Nestlé, the world’s largest food and beverage firm, announced this week that it would increase prices on goods due to inflation.
Last month, consumer prices increased 5.4 percent in June from a year earlier, the biggest monthly gain since 2008.
Although Schneider echoed the Federal Reserve in saying he believes the inflation will be “transitory,” the firm will have to raise prices by about 2 percent to offset cost increases of 4 percent. Nestle hiked prices by 1.3 percent during the first half of 2021.
“We’re in a period now, which started last year with the onset of the pandemic, and which will probably last another year or so,“ he added, ”where you will have pretty strong gyrations from one quarter to another on top line, gross margin and bottom line ... this will not be your normal year-over-year, steady comparison situation.”
Nestlé owns a number of brands worldwide and in the United States, including Toll House, Nescafé, Cheerios, DiGiorno, Hot Pockets, Dreyer’s, and hundreds more.

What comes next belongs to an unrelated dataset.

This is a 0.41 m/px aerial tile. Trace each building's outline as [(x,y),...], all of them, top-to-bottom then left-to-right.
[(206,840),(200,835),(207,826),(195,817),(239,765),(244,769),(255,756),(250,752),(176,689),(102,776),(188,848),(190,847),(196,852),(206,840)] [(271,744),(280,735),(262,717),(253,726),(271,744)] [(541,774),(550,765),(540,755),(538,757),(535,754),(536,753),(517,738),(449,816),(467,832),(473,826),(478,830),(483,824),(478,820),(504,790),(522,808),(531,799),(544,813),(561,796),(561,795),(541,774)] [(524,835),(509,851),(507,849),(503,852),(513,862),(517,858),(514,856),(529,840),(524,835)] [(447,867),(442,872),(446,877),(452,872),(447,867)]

Earlier this week, Federal Reserve chair Jerome Powell said U.S. economic recovery is on track despite a rise in COVID-19 “Delta” infections.
“It seems like we have learned to handle this,” with progressively less economic disruption, Powell said, even as he acknowledged a fresh outbreak might to some degree slow the return of workers to the labor market or disrupt planned school reopenings in the fall.